The government of German Chancellor Olaf Scholz continues to pursue a general vaccine mandate. Austria was the first European country to enforce such a mandate, only to lift it after a few weeks. But German legislators are set to vote on two bills for vaccine mandates in the beginning of April. “We need universal vaccination coverage to prepare for the fall and winter,” government spokesman Wolfgang Büchner said, adding that Scholz has support from the leaders of Germany’s 16 states.

Commentators noted that German Health Minister Karl Lauterbach is getting almost as much media attention as Russian’s war on Ukraine. When Ukrainians fled for their lives from Russian bombings, he offered them free vaccinations. He has also claimed the pandemic would continue for the next 10 years and even the summer months would provide no respite. While most other nations are easing or lifting restrictions, Germany continues the hysteria.

In December, when Russia was massing troops near Ukraine and allowing Germany’s gas supplies to run low, Germany ordered another lockdown for anyone in the country who was not vaccinated. Politicians made clear that, unlike other nations, Germany would not experience a “Freedom Day” from lockdowns and mandates. They claimed the numbers of new infections were too high and the rate of vaccinations too low. The measures are set to expire on March 19 in individual German states. Bavaria, for example, has extended its testing requirements, partial lockdown of people without vaccinations, and its partial mask mandate for most stores and schools.

German politicians have devoted immense efforts and resources to buying test kits and vaccines, while enforcing lockdowns on its citizens. Like other nations, it has been willing to harm its own economy with these measures.

These drastic measures against tens of millions of people have not been proved to have saved any lives, as various studies show. Yet Germany was willing to spend a huge amount of money and shut down large parts of its economy, citing coronavirus.

Yet it remains unwilling to bear any significant economic cost to stop Russia’s war on Ukraine.
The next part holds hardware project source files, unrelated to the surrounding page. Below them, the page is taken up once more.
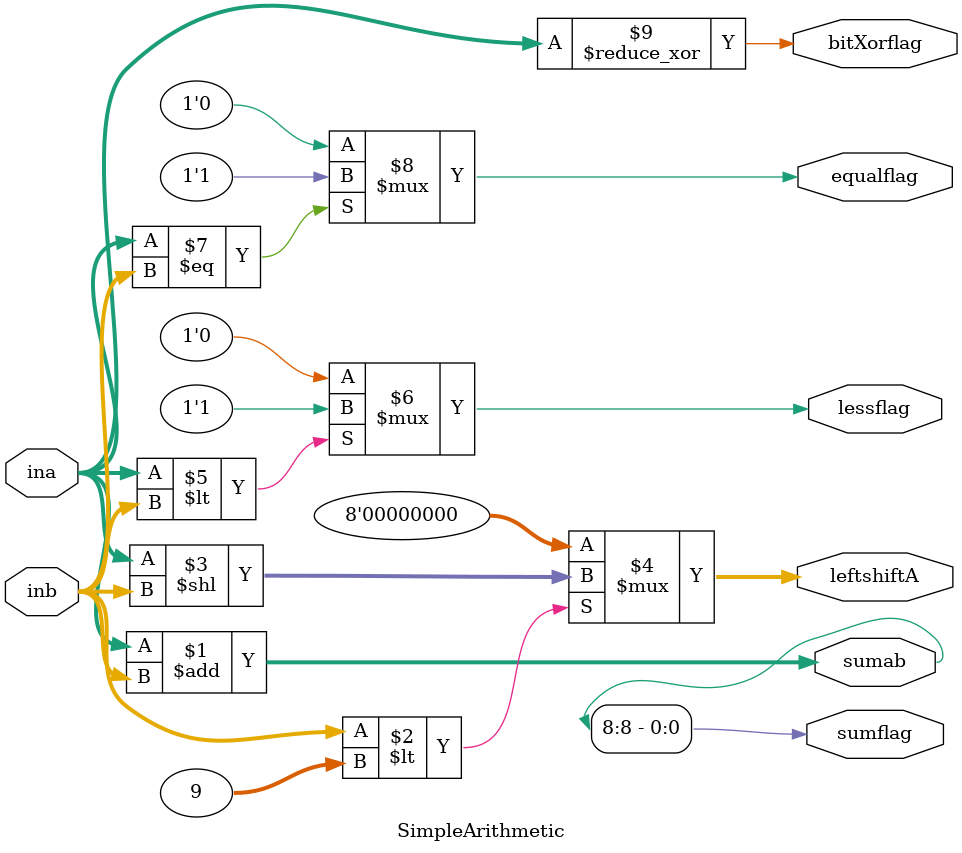
<source format=v>
`timescale 1ns / 1ps

module SimpleArithmetic(
    input [7:0] ina,       // ÊäÈë A
    input [7:0] inb,       // ÊäÈë B
    output [8:0] sumab,    // A ºÍ B µÄºÍ£¨9 Î»£¬ÓÃÓÚ°üº¬½øÎ»£©
    output sumflag,        // ºÍµÄ½øÎ»±êÖ¾
    output [7:0] leftshiftA, // A Ïò×óÒÆÎ» inb Î»
    output lessflag,       // A < B ±êÖ¾
    output equalflag,      // A == B ±êÖ¾
    output bitXorflag      // A µÄ°´Î»Ëõ¼õÒì»ò½á¹û
);

    // ¼ÆËãºÍÒÔ¼°½øÎ»±êÖ¾
    assign sumab = ina + inb; // sumab °üÀ¨ÁË½øÎ»
    assign sumflag = sumab[8]; // ÌáÈ¡½øÎ»

    // A Ïò×óÂß¼­ÒÆÎ» inb Î»
    assign leftshiftA = (inb < 9) ? (ina << inb) : 8'b0; 

    // ÅÐ¶Ï A ÊÇ·ñÐ¡ÓÚ B
    assign lessflag = (ina < inb) ? 1'b1 : 1'b0;

    // ÅÐ¶Ï A ÊÇ·ñµÈÓÚ B
    assign equalflag = (ina == inb) ? 1'b1 : 1'b0;

    // ¼ÆËã A µÄ°´Î»Ëõ¼õÒì»ò½á¹û
    assign bitXorflag = ^ina; // °´Î»Òì»ò²¢Ëõ¼õ

endmodule


</source>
Germany couldn’t afford to import more expensive gas and thus had to finance Russia’s war. However, Germany appears to have the money to spend €100 billion on updating its military and drastically increasing its military budget from here on out.

Judge by its actions, rather than its rhetoric, and you can see what is most important to Germany: empowering the German government at the expense of the German people, empowering Russia at the expense of Ukraine and Europe, and upgrading the German military.

Trumpet editor in chief Gerald Flurry explains in Nahum—An End-Time Prophecy for Germany: “When Germany is militarily strong, dealing with that nation is like dealing with a cluster of thorns. … Their foreign policy is sharp and piercing. They are very difficult to reason with. Often they rip and tear by cunning, crafty and devious affairs with other nations.”

Mr. Flurry is referring to a prophecy in Nahum 1: “For while they be folden together as thorns, and while they are drunken as drunkards, they shall be devoured as stubble fully dry” (verse 10). The book of Nahum is prophecy for our day, and it is primarily addressed to modern-day Germany. To understand this prophecy, request Nahum—An End-Time Prophecy for Germany.

It’s urgent that we understand Germany’s policies today. The apparent paradox can only be understood if you know Germany’s role in Bible prophecy. Germany’s polices are about to impact the whole world.